# Exercise goal
The records below are to be reproduced exactly, with every picture left out.
──────
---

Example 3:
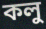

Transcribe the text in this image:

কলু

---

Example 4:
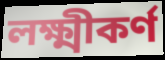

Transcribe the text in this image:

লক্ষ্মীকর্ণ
──────
# Output for this task
---

Example 3:

Transcribe the text in this image:

কলু

---

Example 4:

Transcribe the text in this image:

লক্ষ্মীকর্ণ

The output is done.